### Problem
Find each line in the records below that contains the word "which", and copy those lines out.

### Transcribed page contents
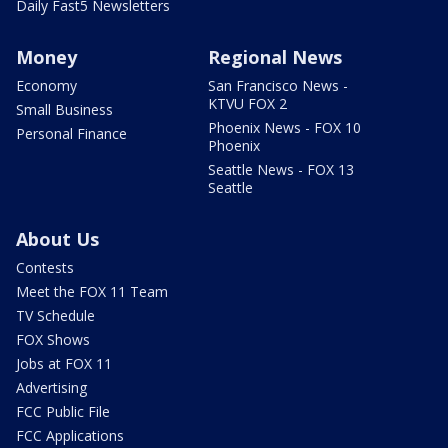
Daily Fast5 Newsletters
Money
Regional News
Economy
San Francisco News -
KTVU FOX 2
Small Business
Phoenix News - FOX 10
Personal Finance
Phoenix
Seattle News - FOX 13
Seattle
About Us
Contests
Meet the FOX 11 Team
TV Schedule
FOX Shows
Jobs at FOX 11
Advertising
FCC Public File
FCC Applications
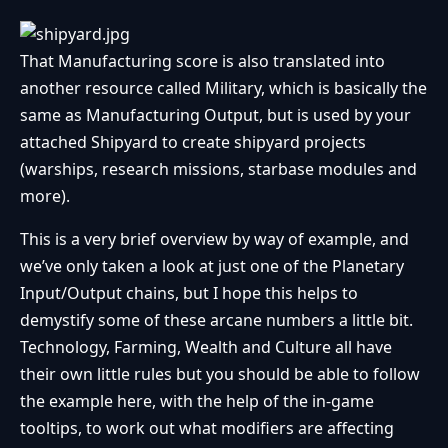
That Manufacturing score is also translated into
another resource called Military, which is basically the
same as Manufacturing Output, but is used by your
attached Shipyard to create shipyard projects
(warships, research missions, starbase modules and
more).
This is a very brief overview by way of example, and
we’ve only taken a look at just one of the Planetary
Input/Output chains, but I hope this helps to
demystify some of these arcane numbers a little bit.
Technology, Farming, Wealth and Culture all have
their own little rules but you should be able to follow
the example here, with the help of the in-game
tooltips, to work out what modifiers are affecting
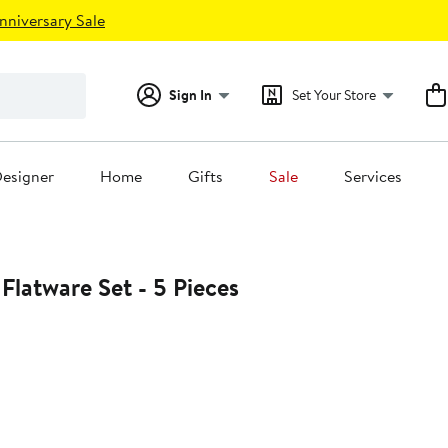
nniversary Sale
Sign In
Set Your Store
esigner
Home
Gifts
Sale
Services
Movida Ice Flatware Set - 5 Pieces
0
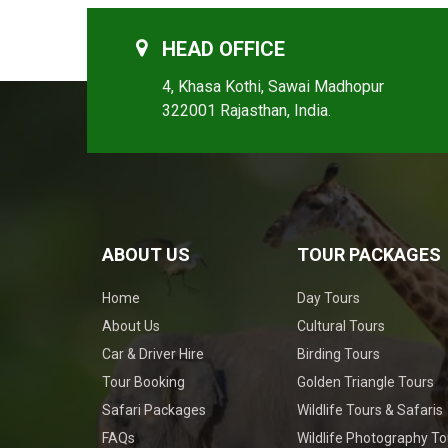
HEAD OFFICE
4, Khasa Kothi, Sawai Madhopur
322001 Rajasthan, India.
ABOUT US
TOUR PACKAGES
Home
Day Tours
About Us
Cultural Tours
Car & Driver Hire
Birding Tours
Tour Booking
Golden Triangle Tours
Safari Packages
Wildlife Tours & Safaris
FAQs
Wildlife Photography To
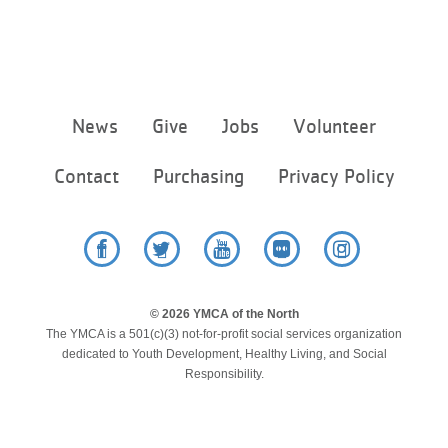
Footer
News
Give
Jobs
Volunteer
menu
center
Contact
Purchasing
Privacy Policy
Facebook
Twitter
YouTube
Flickr
Instagram
© 2026 YMCA of the North
The YMCA is a 501(c)(3) not-for-profit social services organization
dedicated to Youth Development, Healthy Living, and Social
Responsibility.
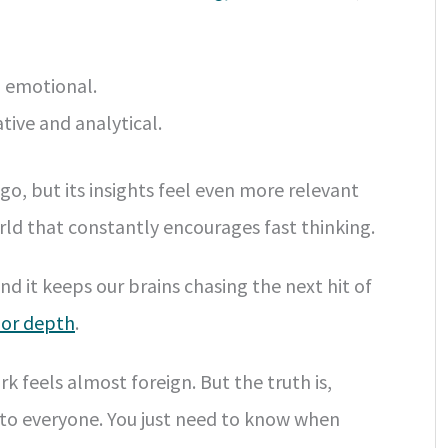
d emotional.
ive and analytical.
o, but its insights feel even more relevant
orld that constantly encourages fast thinking.
and it keeps our brains chasing the next hit of
s or depth
.
k feels almost foreign. But the truth is,
 to everyone. You just need to know when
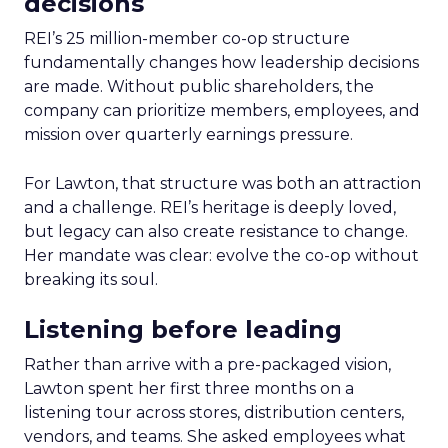
decisions
REI’s 25 million-member co-op structure
fundamentally changes how leadership decisions
are made. Without public shareholders, the
company can prioritize members, employees, and
mission over quarterly earnings pressure.
For Lawton, that structure was both an attraction
and a challenge. REI’s heritage is deeply loved,
but legacy can also create resistance to change.
Her mandate was clear: evolve the co-op without
breaking its soul.
Listening before leading
Rather than arrive with a pre-packaged vision,
Lawton spent her first three months on a
listening tour across stores, distribution centers,
vendors, and teams. She asked employees what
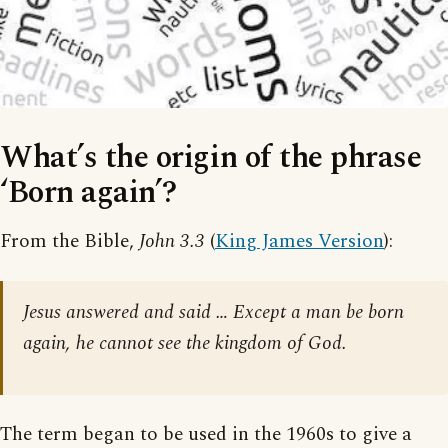
What’s the origin of the phrase
‘Born again’?
From the Bible,
John 3.3
(
King James Version
):
Jesus answered and said … Except a man be born
again, he cannot see the kingdom of God.
The term began to be used in the 1960s to give a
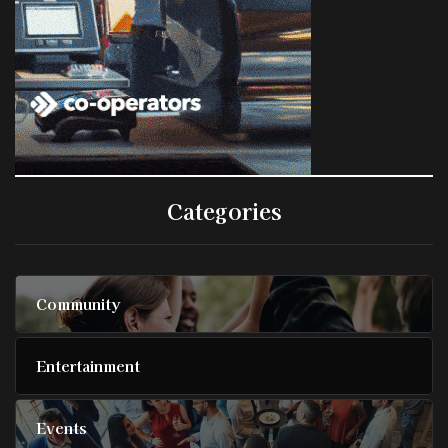
Categories
Community
Entertainment
Events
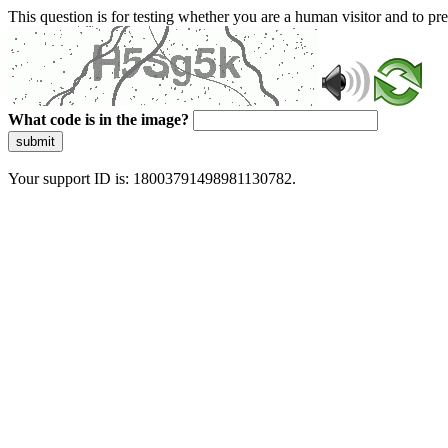
This question is for testing whether you are a human visitor and to 
What code is in the image?
submit
Your support ID is: 18003791498981130782.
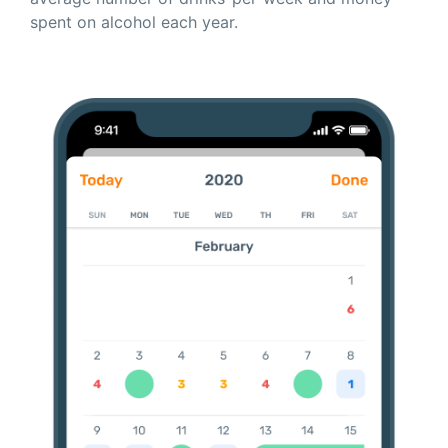
spent on alcohol each year.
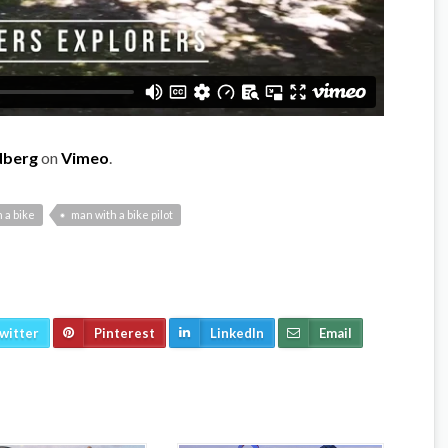
dberg
on
Vimeo
.
 a bike
man with a bike pilot
witter
Pinterest
LinkedIn
Email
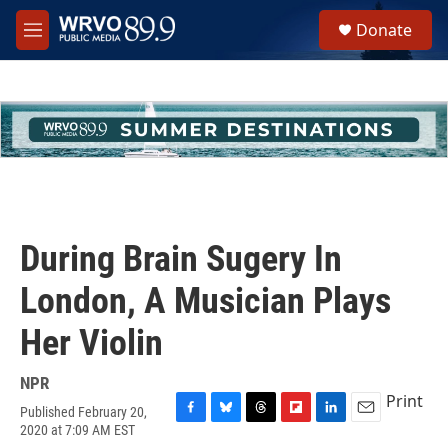
Skip to main content
S
Donate
e
M
a
e
r
n
c
u
h
u
e
r
y
During Brain Sugery In
London, A Musician Plays
Her Violin
NPR
Print
Published February 20,
F
B
T
F
L
E
2020 at 7:09 AM EST
a
l
h
l
i
m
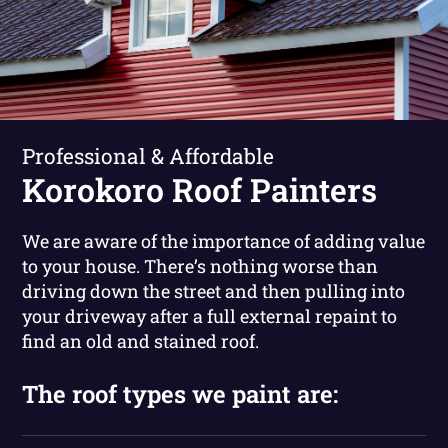
Professional & Affordable
Korokoro Roof Painters
We are aware of the importance of adding value
to your house. There’s nothing worse than
driving down the street and then pulling into
your driveway after a full external repaint to
find an old and stained roof.
The roof types we paint are:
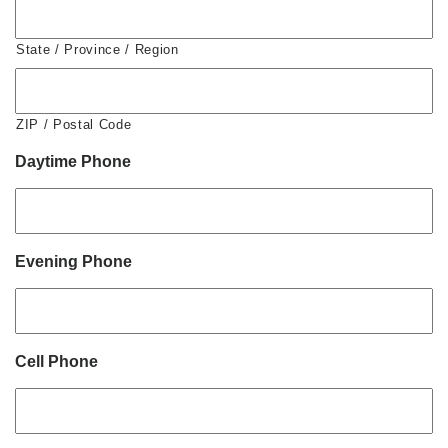
State / Province / Region
ZIP / Postal Code
Daytime Phone
Evening Phone
Cell Phone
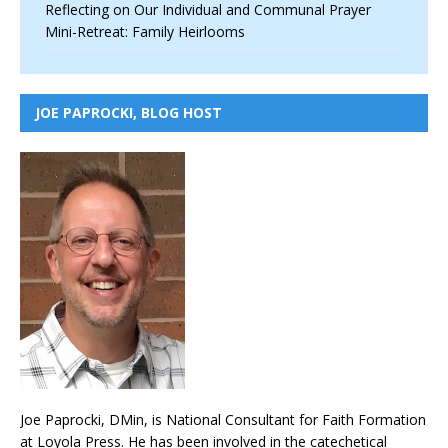
Reflecting on Our Individual and Communal Prayer
Mini-Retreat: Family Heirlooms
JOE PAPROCKI, BLOG HOST
Joe Paprocki, DMin, is National Consultant for Faith Formation
at Loyola Press. He has been involved in the catechetical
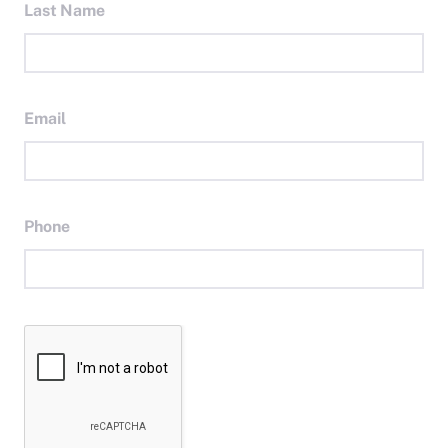
Last Name
Email
Phone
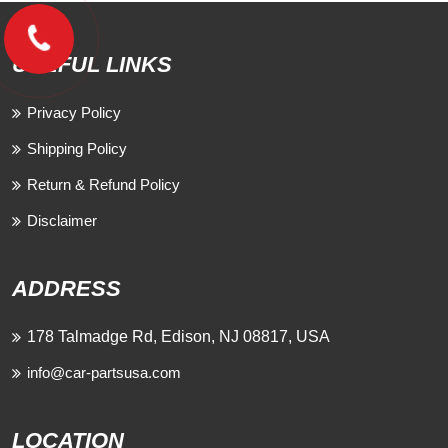
USEFUL LINKS
Privacy Policy
Shipping Policy
Return & Refund Policy
Disclaimer
ADDRESS
178 Talmadge Rd, Edison, NJ 08817, USA
info@car-partsusa.com
LOCATION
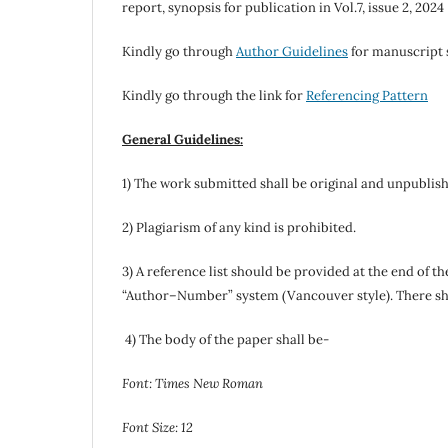
report, synopsis for publication in Vol.7, issue 2, 2024
Kindly go through
Author Guidelines
for manuscript 
Kindly go through the link for
Referencing Pattern
General Guidelines:
1) The work submitted shall be original and unpublis
2) Plagiarism of any kind is prohibited.
3) A reference list should be provided at the end of t
“Author–Number” system (Vancouver style). There shoul
4) The body of the paper shall be-
Font: Times New Roman
Font Size: 12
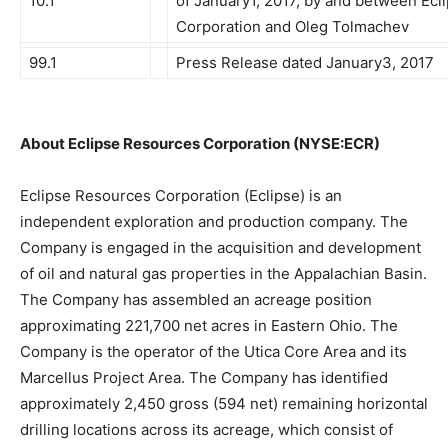
10.1
of January1, 2017, by and between Ec
Corporation and Oleg Tolmachev
99.1
Press Release dated January3, 2017
About Eclipse Resources Corporation (NYSE:ECR)
Eclipse Resources Corporation (Eclipse) is an
independent exploration and production company. The
Company is engaged in the acquisition and development
of oil and natural gas properties in the Appalachian Basin.
The Company has assembled an acreage position
approximating 221,700 net acres in Eastern Ohio. The
Company is the operator of the Utica Core Area and its
Marcellus Project Area. The Company has identified
approximately 2,450 gross (594 net) remaining horizontal
drilling locations across its acreage, which consist of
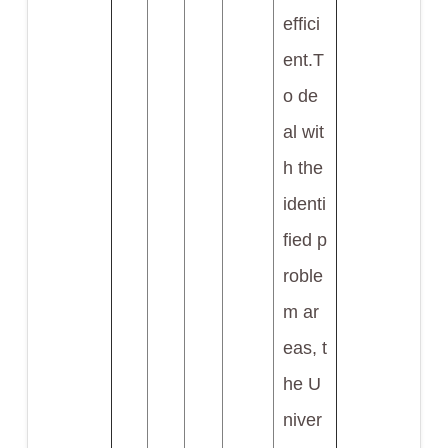
effici
ent.T
o de
al wit
h the
identi
fied p
roble
m ar
eas, t
he U
niver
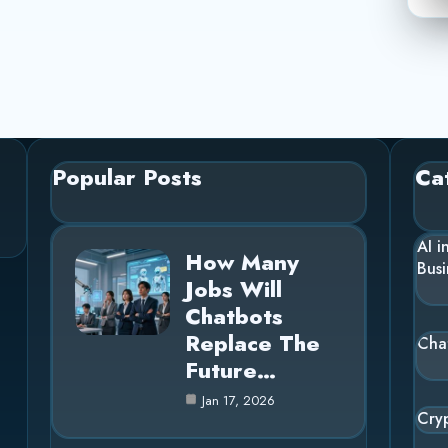
Popular Posts
Ca
AI i
How Many
Busi
Jobs Will
Chatbots
Replace The
Cha
Future…
Jan 17, 2026
Cry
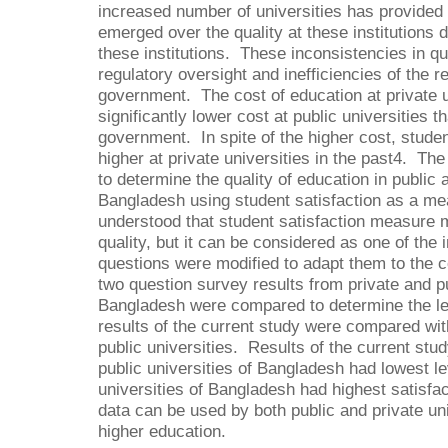
increased number of universities has provided 
emerged over the quality at these institutions 
these institutions. These inconsistencies in qu
regulatory oversight and inefficiencies of the r
government. The cost of education at private u
significantly lower cost at public universities t
government. In spite of the higher cost, studen
higher at private universities in the past4. Th
to determine the quality of education in public a
Bangladesh using student satisfaction as a meas
understood that student satisfaction measure m
quality, but it can be considered as one of th
questions were modified to adapt them to the 
two question survey results from private and pu
Bangladesh were compared to determine the lev
results of the current study were compared wit
public universities. Results of the current stu
public universities of Bangladesh had lowest lev
universities of Bangladesh had highest satisfac
data can be used by both public and private uni
higher education.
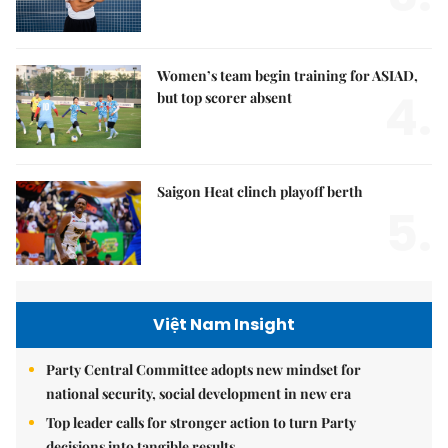
Women’s team begin training for ASIAD,
4.
but top scorer absent
Saigon Heat clinch playoff berth
5.
Việt Nam Insight
Party Central Committee adopts new mindset for
national security, social development in new era
Top leader calls for stronger action to turn Party
decisions into tangible results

### Solved problem
another resource called Military, which is basically the
drilling locations across its acreage, which consist of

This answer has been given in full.